Retry query on another node if execution status != 200
Hello, I'm currently testing chproxy in test environment and I have a question about query execution. Let's say I have 2 nodes with replication and 4 zookeepers with 1 chproxy to balance rw queries between two nodes. Also, I have a stream of data from dozens of servers to chproxy. I have configured a health check to select specific path in the replicated table to make sure that both nodes have this tables and database itself. But, in my test env I've removed access to zookeeper from one of the node, what rendered database on the node readonly and health check select didn't mark the node as faulty. At the same time all INSERT requests to the readonly node exited with error code 500 and all failed INSERT requests are lost. Using /metrics I can see that chproxy can check for the query execution status, but I can't see any way to execute the fault query on another node if the response status from the node was not 200. Or, may be to store them for manual recovery. Am I missing something? Thanks!

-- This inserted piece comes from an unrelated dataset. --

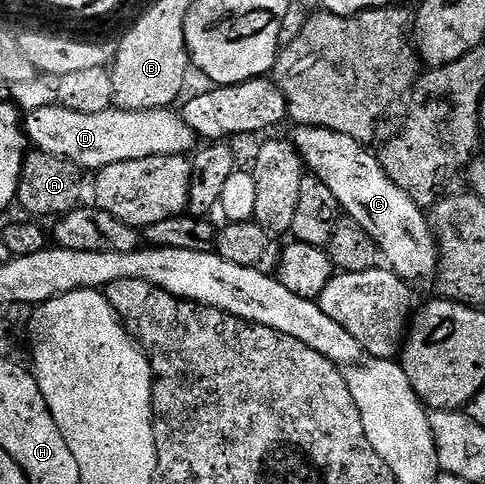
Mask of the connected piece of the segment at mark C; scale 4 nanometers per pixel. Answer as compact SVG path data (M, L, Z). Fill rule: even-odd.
M297 126L295 130L296 132L290 135L290 139L300 152L305 168L329 186L334 197L338 197L341 212L347 218L358 221L358 225L362 225L362 229L366 229L366 233L374 237L374 241L380 247L383 262L401 279L410 283L433 278L439 268L439 243L431 220L425 210L418 206L408 193L402 193L402 189L398 189L394 181L390 181L390 177L382 169L379 158L373 152L371 155L365 144L359 143L354 137L346 137L346 133L334 133L330 129L321 127Z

Hello @wlp7s0, I'll try to reproduce it. I'd advice you to add a retry strategy on client side and rely on message bus before your insertion services - to be resilient to Clickhouse downtime.
Hi @wlp7s0 ,
I performed following test scenario:
- setup clickhouse cluster consisting of 4 nodes
-
chproxytargets that cluster. 4 nodes marked as healthy - manually kill one node
-
chproxymarked correctly killed node us unhealthy -
chproxyexcluded it from the list of available nodes
I fail to reproduce scenario you described. Could you please provide how to reproduce it?
Hello @gontarzpawel
How about another scenario status code 404 or etc?

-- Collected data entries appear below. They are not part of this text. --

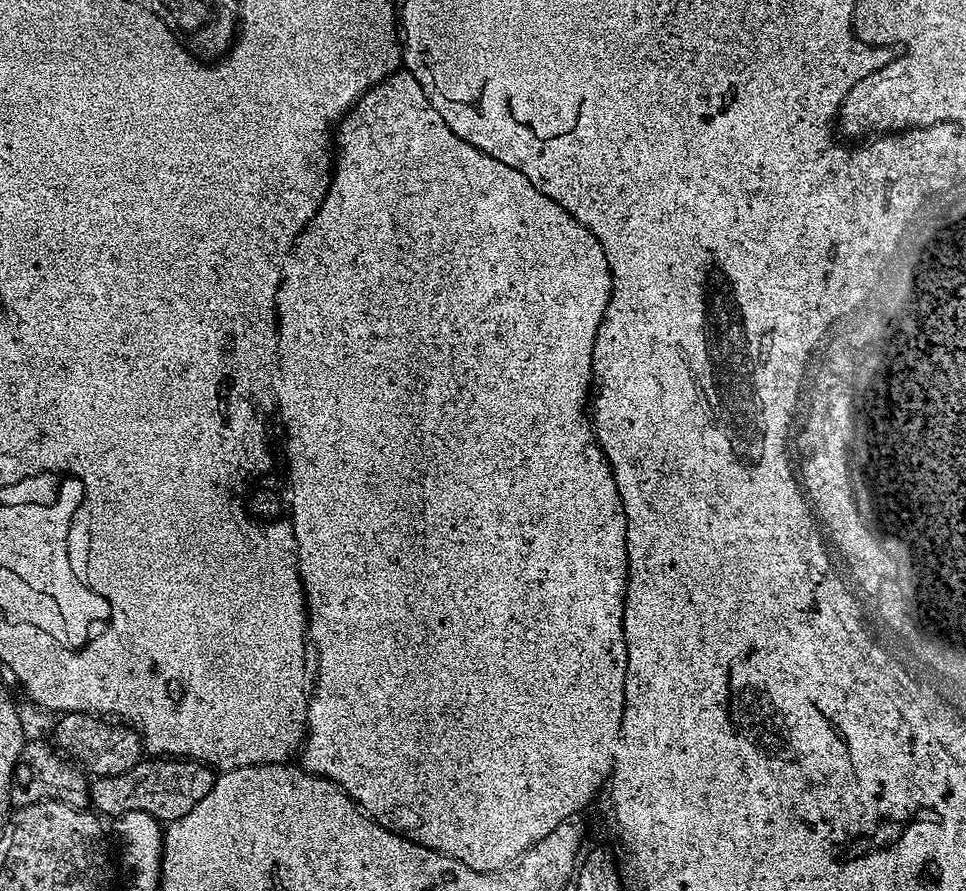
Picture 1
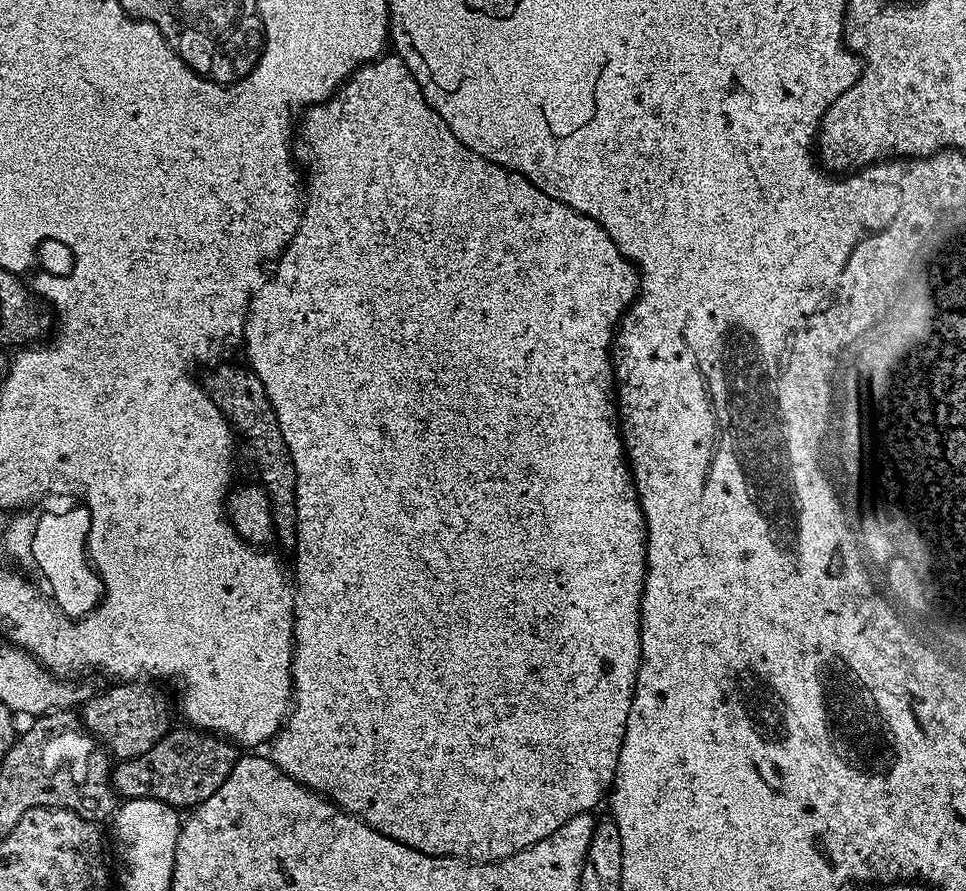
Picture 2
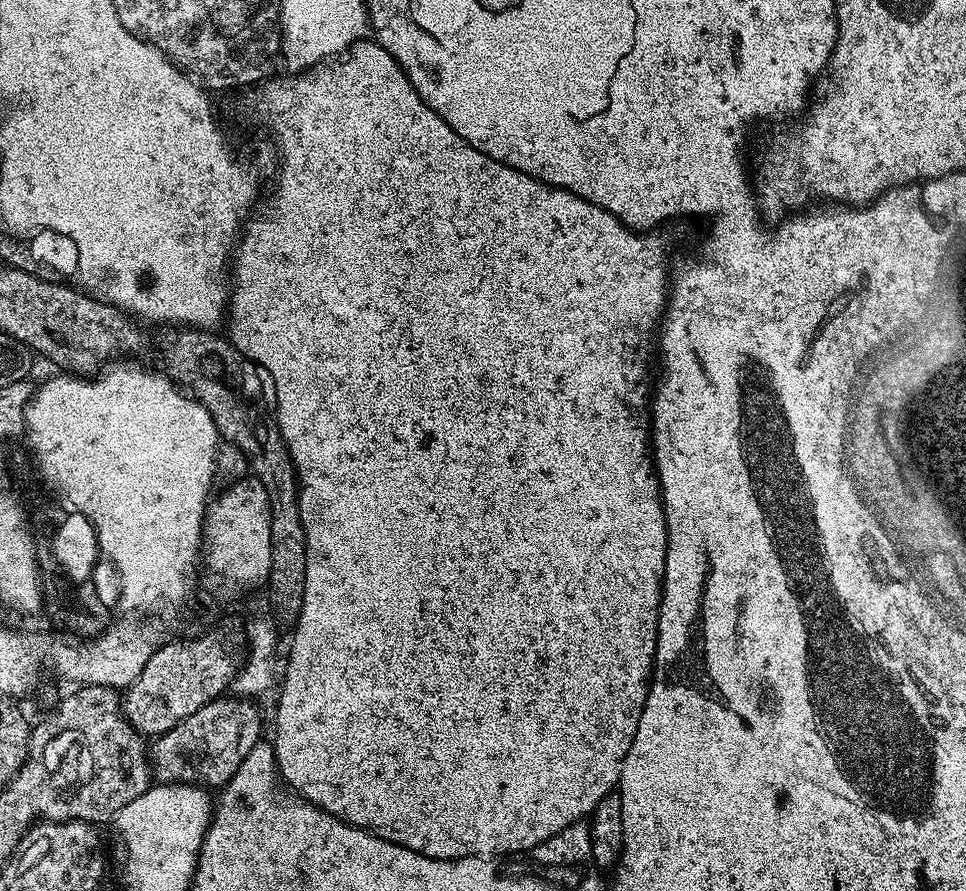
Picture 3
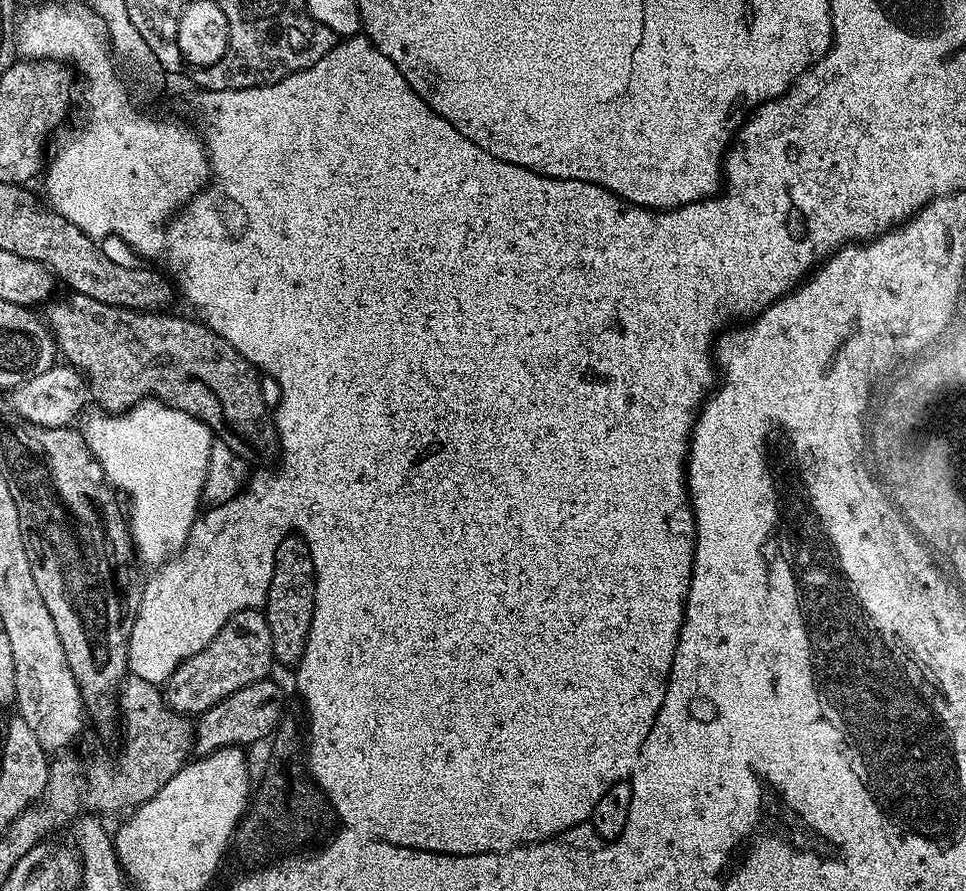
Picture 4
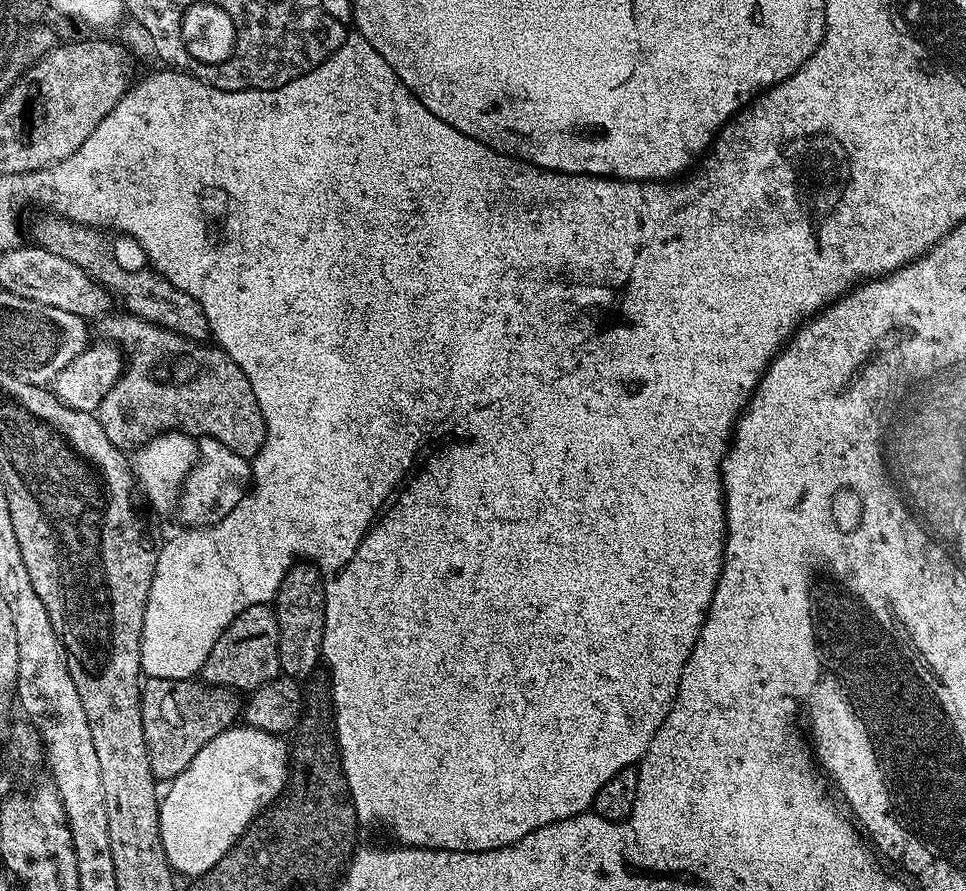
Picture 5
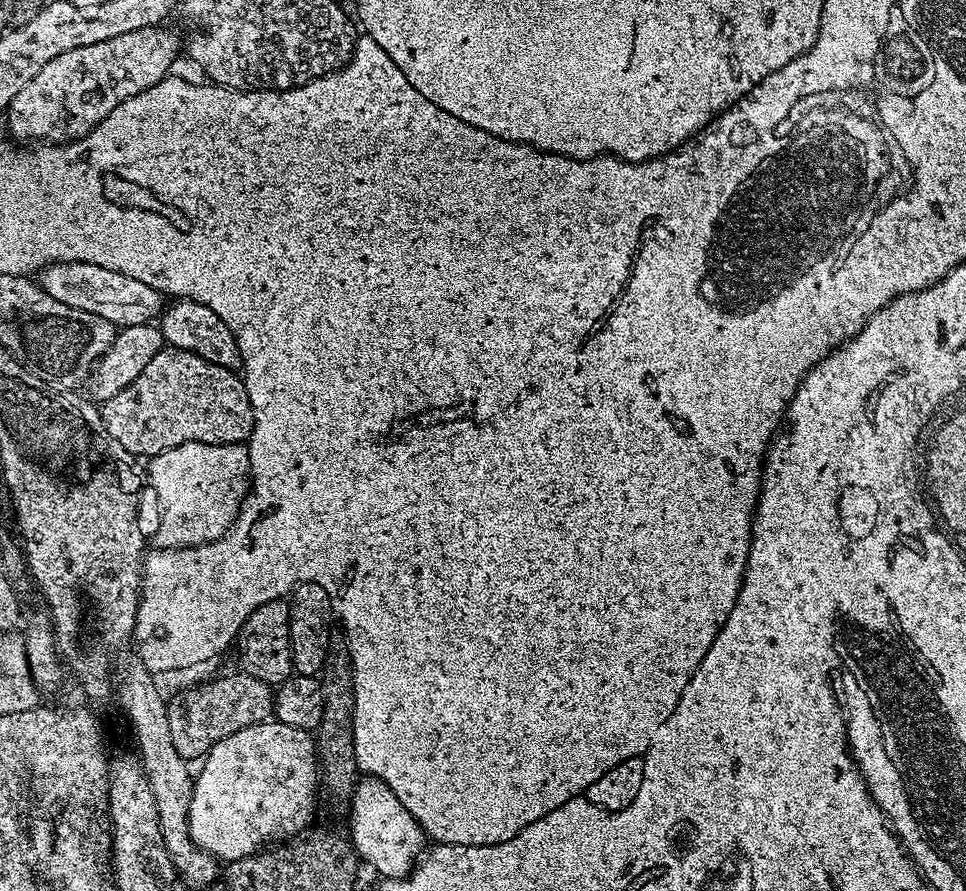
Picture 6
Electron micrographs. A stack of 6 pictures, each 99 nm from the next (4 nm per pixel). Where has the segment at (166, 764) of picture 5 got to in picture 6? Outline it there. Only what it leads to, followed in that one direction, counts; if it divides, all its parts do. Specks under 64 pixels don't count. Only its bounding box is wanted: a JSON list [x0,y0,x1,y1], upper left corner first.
[167,670,273,762]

for example, I have 3 nodes and 2 tables [A, B]
A table is replicated table and exists on all nodes, B table isn't replicated table and only exists on one node.
When I execute "select * from B" sometimes I have got the exception: Table B doesn't exist. (UNKNOWN_TABLE)
Is there any way when a table doesn't exist Chproxy try again on other nodes?
Also, I changed this line
https://github.com/ContentSquare/chproxy/blob/aeca5b7345fe6370f54d0fa048152c2f7066aad6/proxy.go#L215
to "if rw.StatusCode() != http.StatusOK"
but it hasn't worked yet.
IHMO in this situation you should fix your clickhouse config or rewrite your query to specify the server that contains table B using the remote syntaxe https://clickhouse.com/docs/en/sql-reference/table-functions/remote/
Regarding the retry-ability, we looked at the error codes returned by clickhouse and decided to do it only if it makes sens (i.e if a retry can make the failed query work). If we allow a retry on 404, everytime someone does a mistake, it will be retry despite the fact that it won't work and therefore it will slowdown the query response time.